Data for processing Block Start
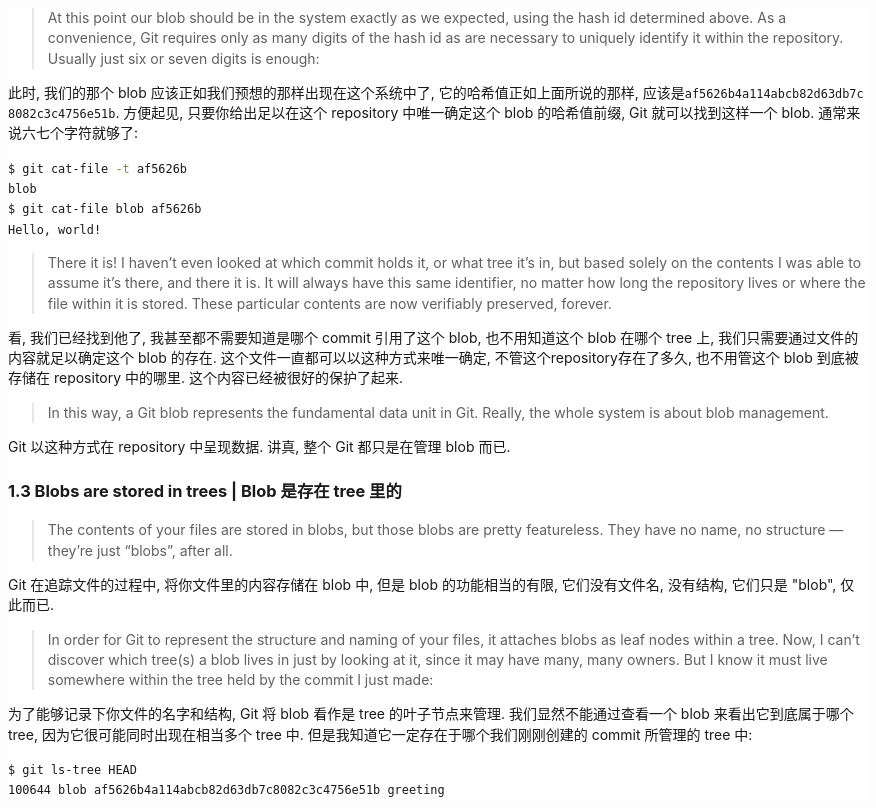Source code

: 

> At this point our blob should be in the system exactly as we expected, using the hash id determined above. As a convenience, Git requires only as many digits of the hash id as are necessary to uniquely identify it within the repository. Usually just six or seven digits is enough:

此时, 我们的那个 blob 应该正如我们预想的那样出现在这个系统中了, 它的哈希值正如上面所说的那样, 应该是`af5626b4a114abcb82d63db7c8082c3c4756e51b`. 方便起见, 只要你给出足以在这个 repository 中唯一确定这个 blob 的哈希值前缀, Git 就可以找到这样一个 blob. 通常来说六七个字符就够了:



```bash
$ git cat-file -t af5626b
blob
$ git cat-file blob af5626b
Hello, world!
```



> There it is! I haven’t even looked at which commit holds it, or what tree it’s in, but based solely on the contents I was able to assume it’s there, and there it is. It will always have this same identifier, no matter how long the repository lives or where the file within it is stored. These particular contents are now verifiably preserved, forever.

看, 我们已经找到他了, 我甚至都不需要知道是哪个 commit 引用了这个 blob, 也不用知道这个 blob 在哪个 tree 上, 我们只需要通过文件的内容就足以确定这个 blob 的存在. 这个文件一直都可以以这种方式来唯一确定, 不管这个repository存在了多久, 也不用管这个 blob 到底被存储在 repository 中的哪里. 这个内容已经被很好的保护了起来.

> In this way, a Git blob represents the fundamental data unit in Git. Really, the whole system is about blob management.

Git 以这种方式在 repository 中呈现数据. 讲真, 整个 Git 都只是在管理 blob 而已.





### 1.3 Blobs are stored in trees | Blob 是存在 tree 里的



> The contents of your files are stored in blobs, but those blobs are pretty featureless. They have no name, no structure — they’re just “blobs”, after all.

Git 在追踪文件的过程中, 将你文件里的内容存储在 blob 中, 但是 blob 的功能相当的有限, 它们没有文件名, 没有结构, 它们只是 "blob", 仅此而已.



> In order for Git to represent the structure and naming of your files, it attaches blobs as leaf nodes within a tree. Now, I can’t discover which tree(s) a blob lives in just by looking at it, since it may have many, many owners. But I know it must live somewhere within the tree held by the commit I just made:

为了能够记录下你文件的名字和结构, Git 将 blob 看作是 tree 的叶子节点来管理. 我们显然不能通过查看一个 blob 来看出它到底属于哪个 tree, 因为它很可能同时出现在相当多个 tree 中. 但是我知道它一定存在于哪个我们刚刚创建的 commit 所管理的 tree 中: 



```bash
$ git ls-tree HEAD
100644 blob af5626b4a114abcb82d63db7c8082c3c4756e51b greeting
```


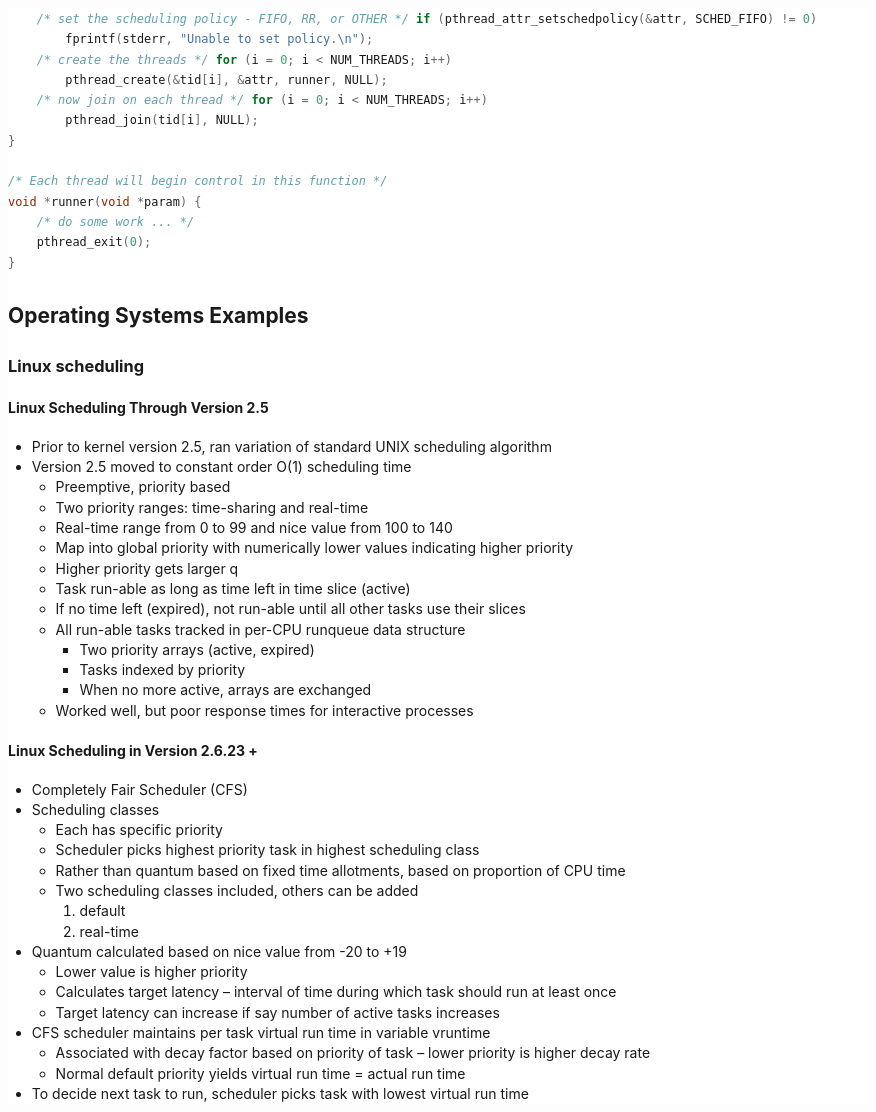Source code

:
 ```c
    /* set the scheduling policy - FIFO, RR, or OTHER */ if (pthread_attr_setschedpolicy(&attr, SCHED_FIFO) != 0)
        fprintf(stderr, "Unable to set policy.\n");
    /* create the threads */ for (i = 0; i < NUM_THREADS; i++)
        pthread_create(&tid[i], &attr, runner, NULL);
    /* now join on each thread */ for (i = 0; i < NUM_THREADS; i++)
        pthread_join(tid[i], NULL);
}

/* Each thread will begin control in this function */
void *runner(void *param) {
    /* do some work ... */
    pthread_exit(0);
}
```


## Operating Systems Examples



### Linux scheduling

#### Linux Scheduling Through Version 2.5

- Prior to kernel version 2.5, ran variation of standard UNIX scheduling algorithm
- Version 2.5 moved to constant order O(1) scheduling time
  - Preemptive, priority based
  - Two priority ranges: time-sharing and real-time
  - Real-time range from 0 to 99 and nice value from 100 to 140
  - Map into  global priority with numerically lower values indicating higher priority
  - Higher priority gets larger q
  - Task run-able as long as time left in time slice (active)
  - If no time left (expired), not run-able until all other tasks use their slices
  - All run-able tasks tracked in per-CPU runqueue data structure
    - Two priority arrays (active, expired)
    - Tasks indexed by priority
    - When no more active, arrays are exchanged
  - Worked well, but poor response times for interactive processes

#### Linux Scheduling in Version 2.6.23 +

- Completely Fair Scheduler (CFS)
- Scheduling classes
  - Each has specific priority
  - Scheduler picks highest priority task in highest scheduling class
  - Rather than quantum based on fixed time allotments, based on proportion of CPU time
  - Two scheduling classes included, others can be added
    1. default
    2. real-time
- Quantum calculated based on nice value from -20 to +19
  - Lower value is higher priority
  - Calculates target latency – interval of time during which task should run at least once
  - Target latency can increase if say number of active tasks increases
- CFS scheduler maintains per task virtual run time in variable vruntime
  - Associated with decay factor based on priority of task – lower priority is higher decay rate
  - Normal default priority yields virtual run time = actual run time
- To decide next task to run, scheduler picks task with lowest virtual run time

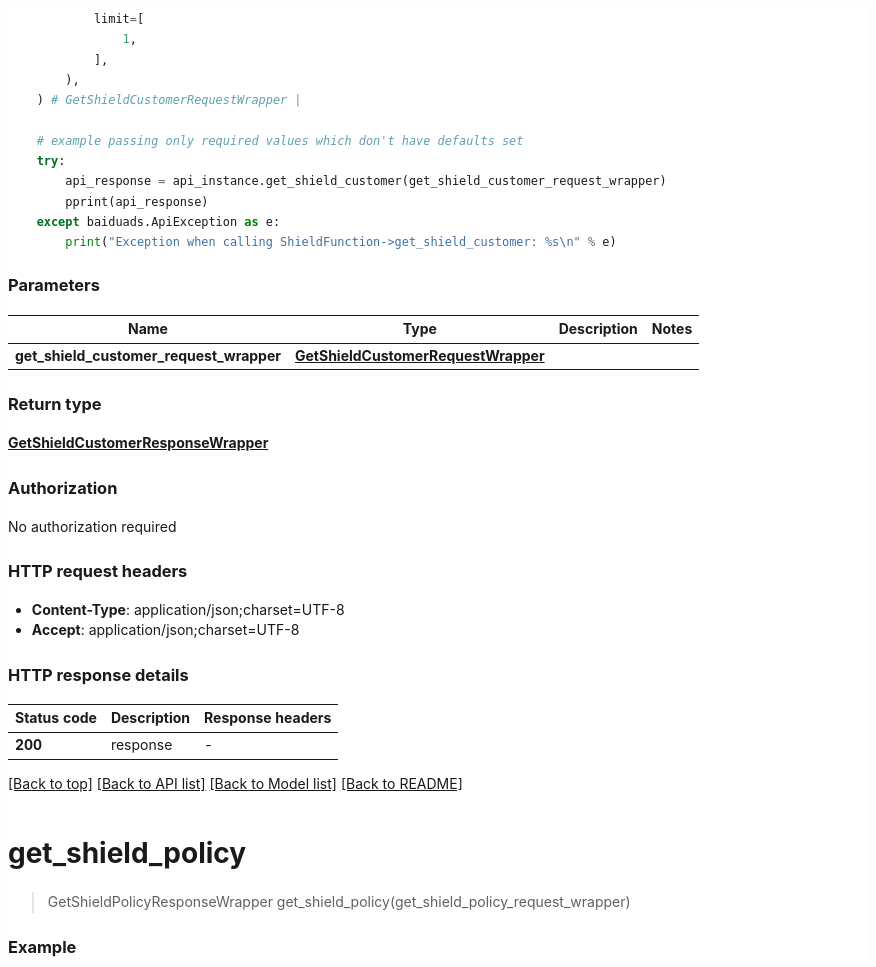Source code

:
 ```python
            limit=[
                1,
            ],
        ),
    ) # GetShieldCustomerRequestWrapper | 

    # example passing only required values which don't have defaults set
    try:
        api_response = api_instance.get_shield_customer(get_shield_customer_request_wrapper)
        pprint(api_response)
    except baiduads.ApiException as e:
        print("Exception when calling ShieldFunction->get_shield_customer: %s\n" % e)
```


### Parameters

Name | Type | Description  | Notes
------------- | ------------- | ------------- | -------------
 **get_shield_customer_request_wrapper** | [**GetShieldCustomerRequestWrapper**](GetShieldCustomerRequestWrapper.md)|  |

### Return type

[**GetShieldCustomerResponseWrapper**](GetShieldCustomerResponseWrapper.md)

### Authorization

No authorization required

### HTTP request headers

 - **Content-Type**: application/json;charset=UTF-8
 - **Accept**: application/json;charset=UTF-8


### HTTP response details

| Status code | Description | Response headers |
|-------------|-------------|------------------|
**200** | response |  -  |

[[Back to top]](#) [[Back to API list]](../README.md#documentation-for-api-endpoints) [[Back to Model list]](../README.md#documentation-for-models) [[Back to README]](../README.md)

# **get_shield_policy**
> GetShieldPolicyResponseWrapper get_shield_policy(get_shield_policy_request_wrapper)



### Example

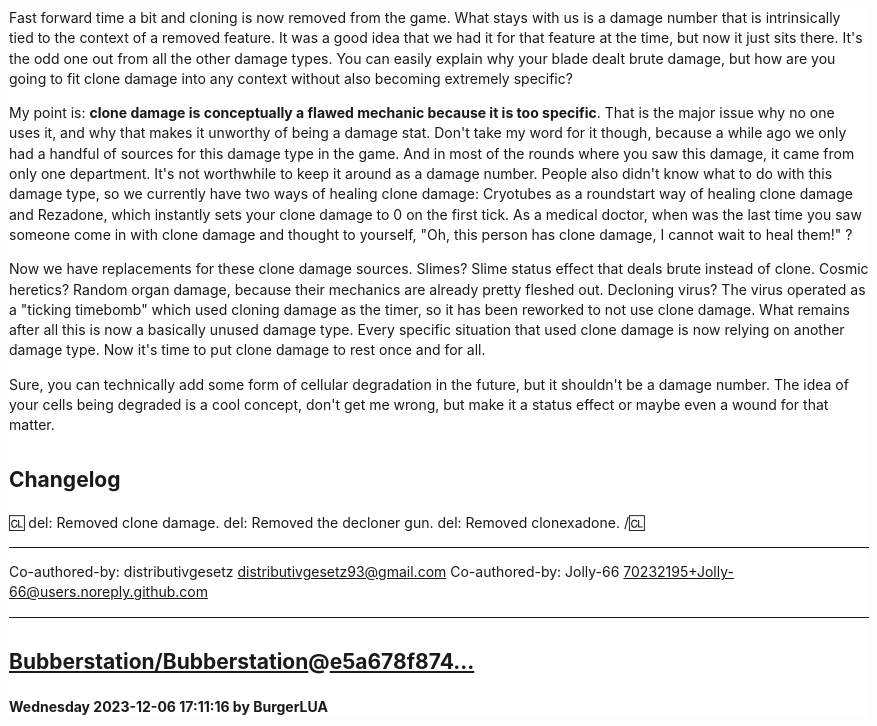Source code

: Fast forward time a bit and cloning is now removed from the game. What
stays with us is a damage number that is intrinsically tied to the
context of a removed feature. It was a good idea that we had it for that
feature at the time, but now it just sits there. It's the odd one out
from all the other damage types. You can easily explain why your blade
dealt brute damage, but how are you going to fit clone damage into any
context without also becoming extremely specific?

My point is: **clone damage is conceptually a flawed mechanic because it
is too specific**. That is the major issue why no one uses it, and why
that makes it unworthy of being a damage stat.
Don't take my word for it though, because a while ago we only had a
handful of sources for this damage type in the game. And in most of the
rounds where you saw this damage, it came from only one department. It's
not worthwhile to keep it around as a damage number. People also didn't
know what to do with this damage type, so we currently have two ways of
healing clone damage: Cryotubes as a roundstart way of healing clone
damage and Rezadone, which instantly sets your clone damage to 0 on the
first tick. As a medical doctor, when was the last time you saw someone
come in with clone damage and thought to yourself, "Oh, this person has
clone damage, I cannot wait to heal them!" ?

Now we have replacements for these clone damage sources. Slimes? Slime
status effect that deals brute instead of clone. Cosmic heretics? Random
organ damage, because their mechanics are already pretty fleshed out.
Decloning virus? The virus operated as a "ticking timebomb" which used
cloning damage as the timer, so it has been reworked to not use clone
damage. What remains after all this is now a basically unused damage
type. Every specific situation that used clone damage is now relying on
another damage type. Now it's time to put clone damage to rest once and
for all.

Sure, you can technically add some form of cellular degradation in the
future, but it shouldn't be a damage number. The idea of your cells
being degraded is a cool concept, don't get me wrong, but make it a
status effect or maybe even a wound for that matter.
## Changelog
:cl:
del: Removed clone damage.
del: Removed the decloner gun.
del: Removed clonexadone.
/🆑

---------

Co-authored-by: distributivgesetz <distributivgesetz93@gmail.com>
Co-authored-by: Jolly-66 <70232195+Jolly-66@users.noreply.github.com>

---
## [Bubberstation/Bubberstation](https://github.com/Bubberstation/Bubberstation)@[e5a678f874...](https://github.com/Bubberstation/Bubberstation/commit/e5a678f874542726261e193ffe617f8e881b0dfd)
#### Wednesday 2023-12-06 17:11:16 by BurgerLUA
Data for processing Block End
Look over the entries for "specific", then copy every line that includes that string.

◆ Response to the exercise ◆
  - Each has specific priority
context without also becoming extremely specific?
is too specific**. That is the major issue why no one uses it, and why
type. Every specific situation that used clone damage is now relying on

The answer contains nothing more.